Von bayerischer Seite bekam die Pflege von Außenbeziehungen in den Jahren der Weimarer Republik und dann wieder nach 1945 zunehmend auch symbolische Bedeutung für die Staatlichkeit des Landes im Ringen um die Behauptung von Kompetenzen im föderalen System der Weimarer Republik und dann der 1949 etablierten Bundesrepublik, die mit dem Grundgesetz die Außenpolitik im Wesentlichen beim Bund konzentrierte. Allerdings behaupteten die Länder in Kooperation mit dem Bund Spielräume für Außenbeziehungen im Rahmen ihrer Kompetenzbereiche, etwa der Kulturhoheit. Überlegungen der Staatsregierung in den 1950er Jahren, die bayerische Vatikangesandtschaft wieder aufleben zu lassen, blieben letztlich ohne Folgen. Fortgeschrieben wurden zum Teil ältere völkerrechtliche Verträge Bayerns, wie etwa das 1925 abgeschlossene Konkordat mit dem Hl. Stuhl oder die ursprünglich im 19. Jahrhundert vereinbarte Salinenkonvention mit Österreich. In den Bereichen transnationaler interregionaler Zusammenarbeit wie mit der Anfang der 1970er Jahre eingerichteten Arbeitsgemeinschaft der Alpenländer und in der auswärtigen Kulturpolitik entwickelte der Freistaat Initiativen, blieben doch Kultur und Wissenschaft zentrale Länderzuständigkeiten. Die Ministerpräsidenten, denen die Verfassung des Freistaates 1946 die Zuständigkeit für Außenbeziehungen Bayerns zugewiesen hatte, unternahmen in wachsendem Maße offizielle Auslandsreisen.

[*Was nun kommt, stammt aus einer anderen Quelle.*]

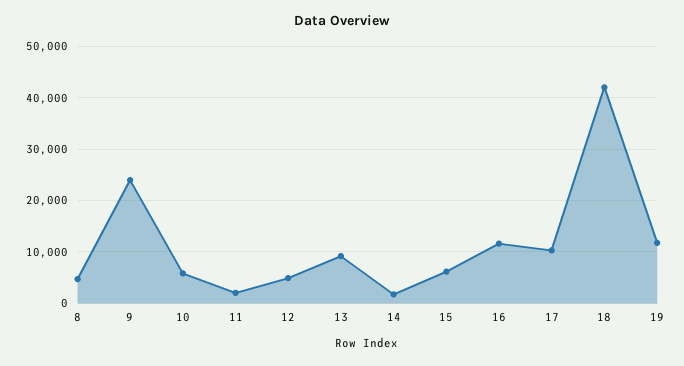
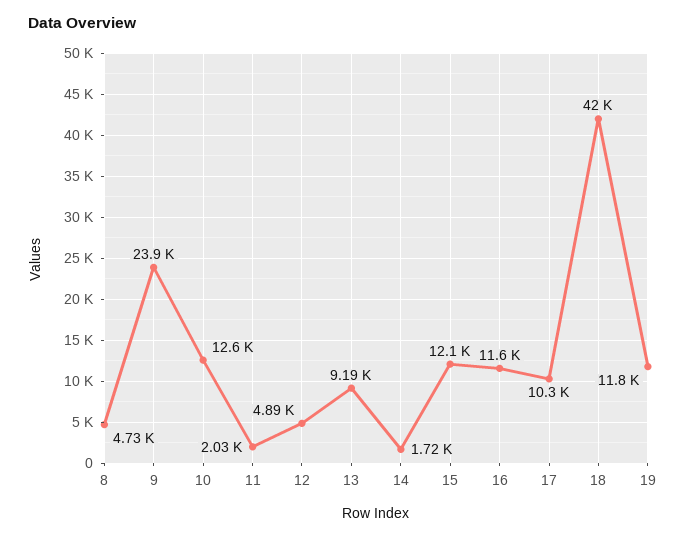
  {
    "8": 4730,
    "9": 23900,
-   "10": 6000,
+   "10": 12600,
    "11": 2030,
    "12": 4890,
    "13": 9190,
    "14": 1720,
-   "15": 6000,
+   "15": 12100,
    "16": 11600,
    "17": 10300,
    "18": 42000,
    "19": 11800
  }

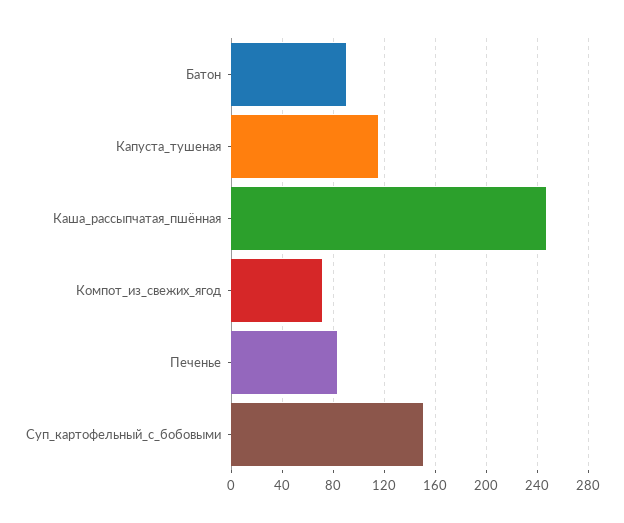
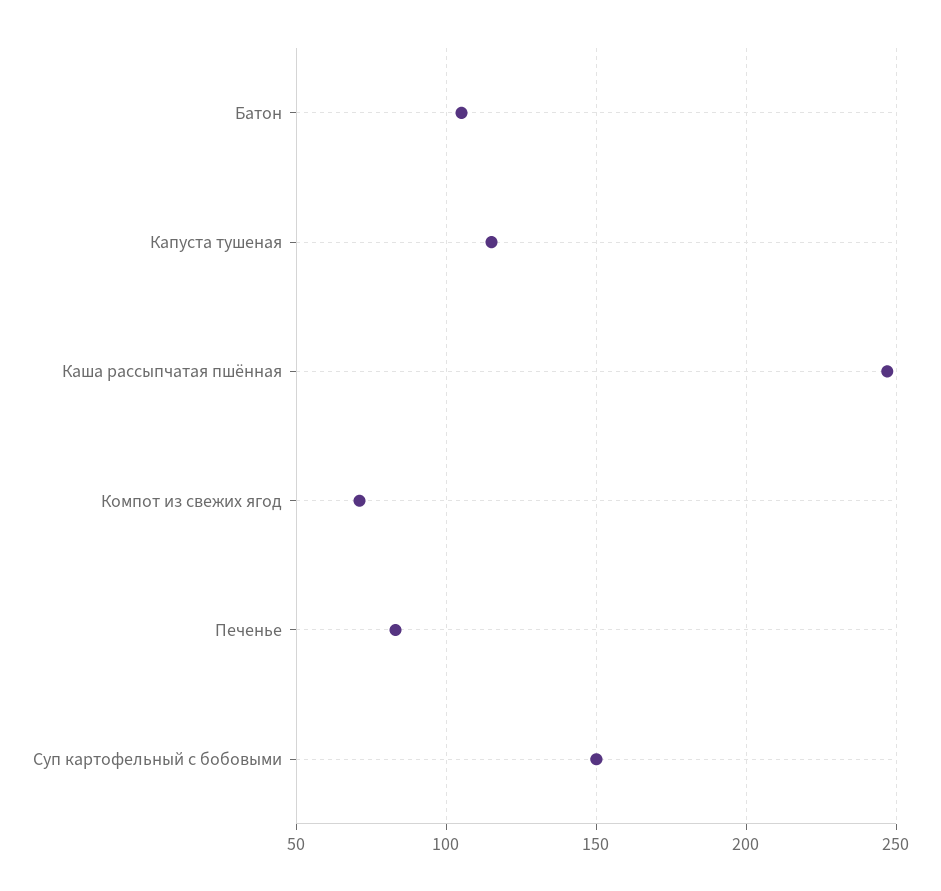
  {
-   "Батон": 90,
+   "Батон": 105,
    "Капуста_тушеная": 115,
    "Каша_рассыпчатая_пшённая": 245,
    "Компот_из_свежих_ягод": 70,
    "Печенье": 85,
    "Суп_картофельный_с_бобовыми": 150
  }

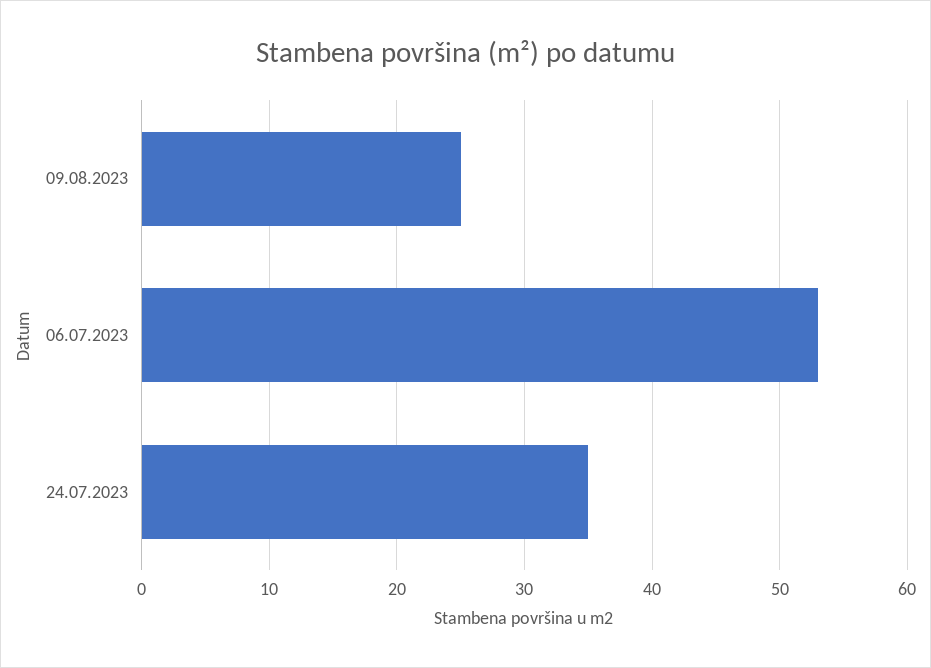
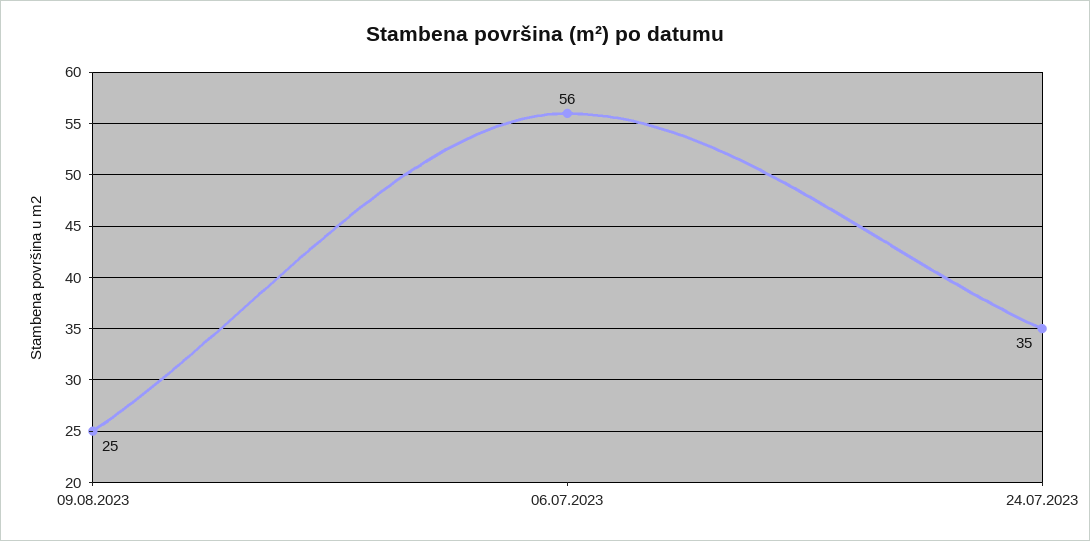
  {
    "09.08.2023": 25,
-   "06.07.2023": 53,
+   "06.07.2023": 56,
    "24.07.2023": 35
  }

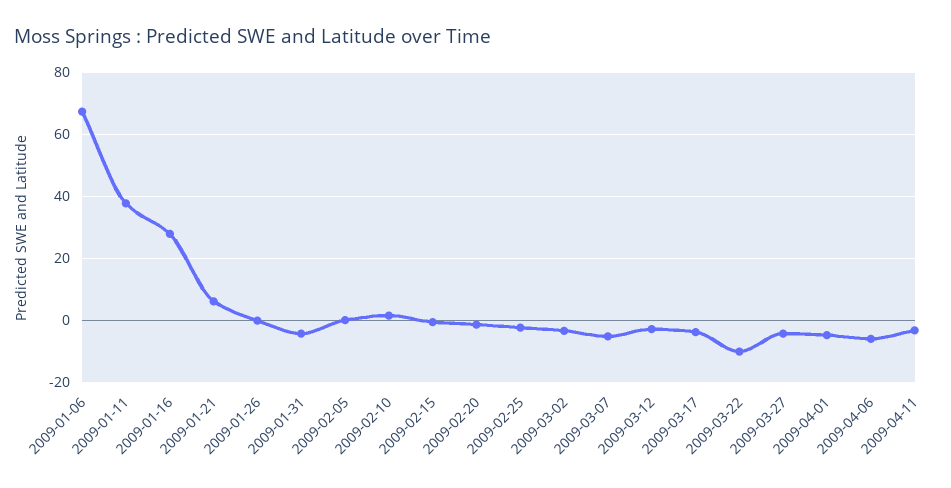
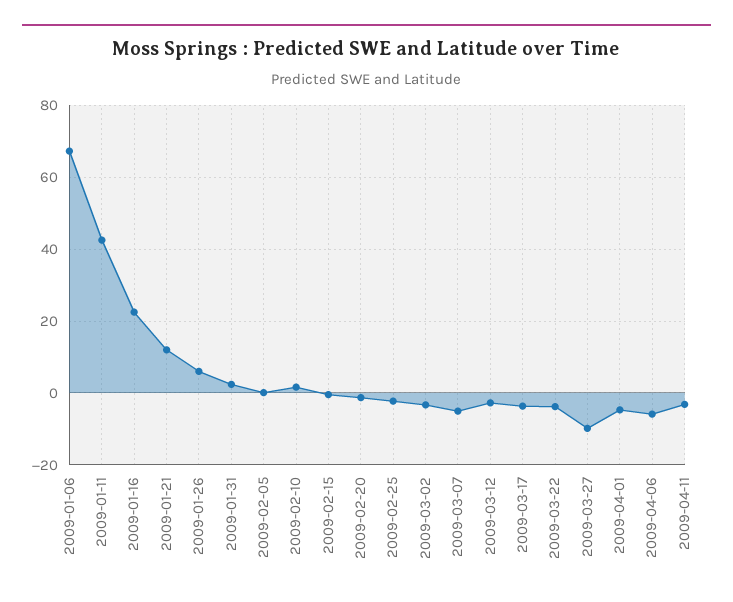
  {
    "2009-01-06": 68,
-   "2009-01-11": 38,
+   "2009-01-11": 42,
-   "2009-01-16": 28,
+   "2009-01-16": 22,
-   "2009-01-21": 6,
+   "2009-01-21": 12,
-   "2009-01-26": 0,
+   "2009-01-26": 6,
-   "2009-01-31": -4,
+   "2009-01-31": 2,
    "2009-02-05": 0,
    "2009-02-10": 2,
    "2009-02-15": 0,
    "2009-02-20": -2,
    "2009-02-25": -2,
    "2009-03-02": -4,
    "2009-03-07": -6,
    "2009-03-12": -2,
    "2009-03-17": -4,
-   "2009-03-22": -10,
+   "2009-03-22": -4,
-   "2009-03-27": -4,
+   "2009-03-27": -10,
    "2009-04-01": -4,
    "2009-04-06": -6,
    "2009-04-11": -4
  }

Sie wurden dabei von einer entsprechenden Abteilung der Staatskanzlei und von einem Staatsminister für Bundes- und Europaangelegenheiten unterstützt. Landesvertretungen in Bonn, später Berlin, dann auch in Brüssel bei der Europäischen Gemeinschaft bzw. Union knüpften – ohne vergleichbaren formalen Status – an ältere bayerische Gesandtschaftstraditionen an. Mit Blick auf die wachsende Bedeutung außenwirtschaftlicher Verflechtungen und wissenschaftlicher Zusammenarbeit im Zuge der Globalisierung etablierte der Freistaat Partnerschaften mit verschiedenen Regionen in der Welt und einschlägige Vertretungen bzw. Büros, sog. Repräsentanzen, die zum Teil mit der Organisation „Invest in Bavaria“ unter dem Dach des Bayerischen Wirtschaftsministeriums entwickelt wurden.

Agenten, Gesandtschaften, Konsulate, Büros, Vertretungen haben über die Jahrhunderte bisweilen sehr spezifische politische, wirtschaftliche, kulturelle, konsularische, zum Teil aber auch sehr unspezifische Aufgaben zugewiesen bekommen. In jedem Fall haben sie internationale Kommunikation ermöglicht, erleichtert und befördert, nicht selten auch persönliche Beziehungen und Vernetzungen. Umfangreiche, über Jahrhunderte aufbewahrte Quellenkorpora in Archiven in Europa und der Welt geben über ihre Tätigkeit und Wahrnehmung Auskunft. Sie bieten einen bedeutenden Ansatzpunkt für die historische Forschung, die transnationale Verflechtungen und interkulturelle Wahrnehmung und Austauschprozesse zu einem wichtigen Anliegen ihrer Arbeit gemacht hat und zu einem vertieften Verständnis dieser Phänomene jenseits überkommener Grenzen hinweg beitragen will.